The nine stories by Colm Tóibín published under the title of “The Empty Family” are, as would be expected from a writer of Tóibín’s talents, exquisitely crafted. They are rhythmic. Together, they explore the themes of solitude, exile, apartness, grief, death and loss. They range in time from the late XIX Century to the early XXI Century; across two continents and several countries and peoples. Ireland and the Irish figure predominately. But we encounter Americans, Spaniards and Pakistani as well.

Toibin does probe the souls of his narrators. The accounts are often intimate, secretive. Reading them it is easy to feel like an intruder viewing stealthily and from the shadows a private drama—looking into private worlds. And they lay exposed the contradictions, struggles and ambiguities of the human family.
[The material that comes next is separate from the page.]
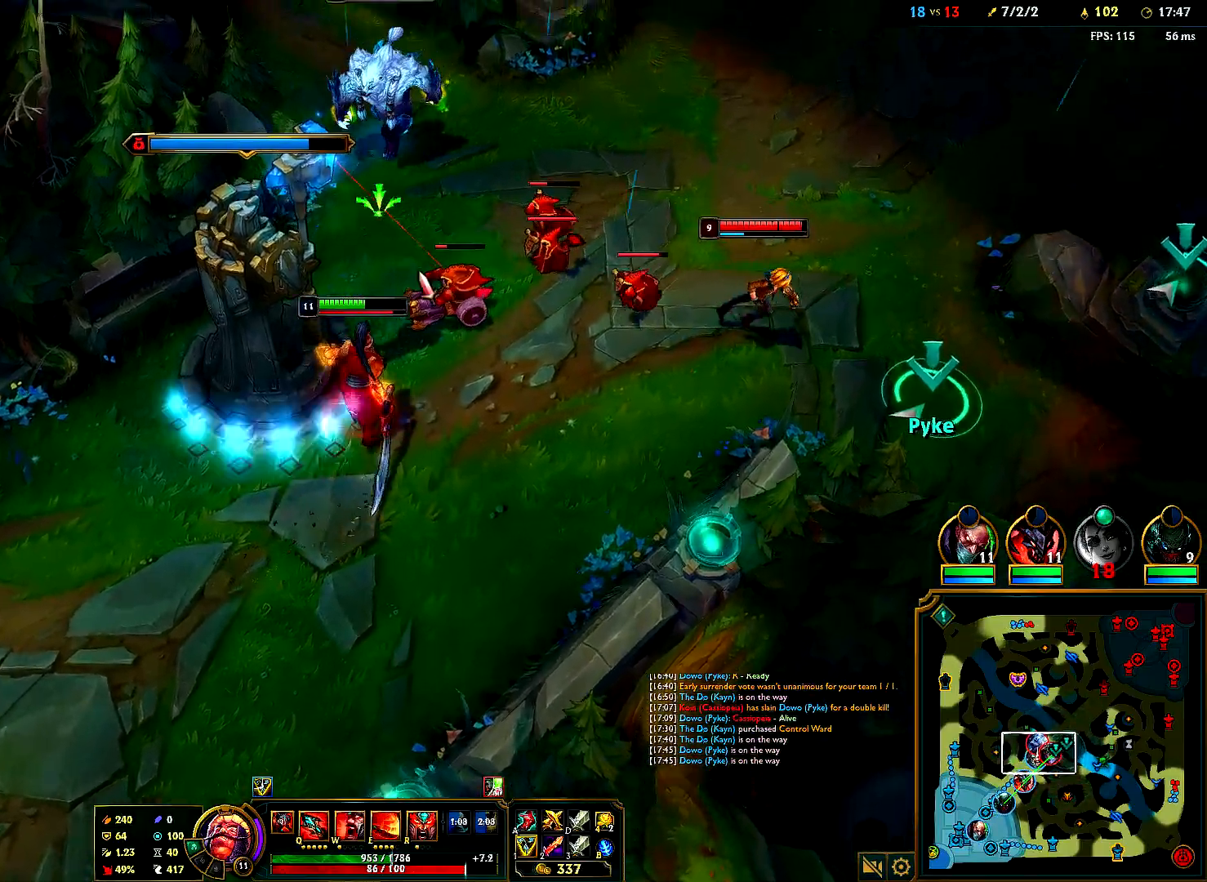
{"keys": [], "mouse": [], "events": [[200, "mouse_right", "down"], [367, "mouse_right", "up"]]}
The pieces are all heavily reflective. They are enveloped in somber tones. People return to earlier homes or places, with histories of broken or exhausted loves. Critical life situations, in other cases, resurrect memories of alienations or of past, now unproductive, connections. In ”The Street”, two Pakistani immigrants in Barcelona forge a new family structure in the midst of an exploitive sub-culture. But for all the somber tones of the stories, the endings are almost all universally brighter. The narrators come to peaceful and, in the case of Carme in “New Spain” and of the narrator in “The Pearl Fishers”, contented ends.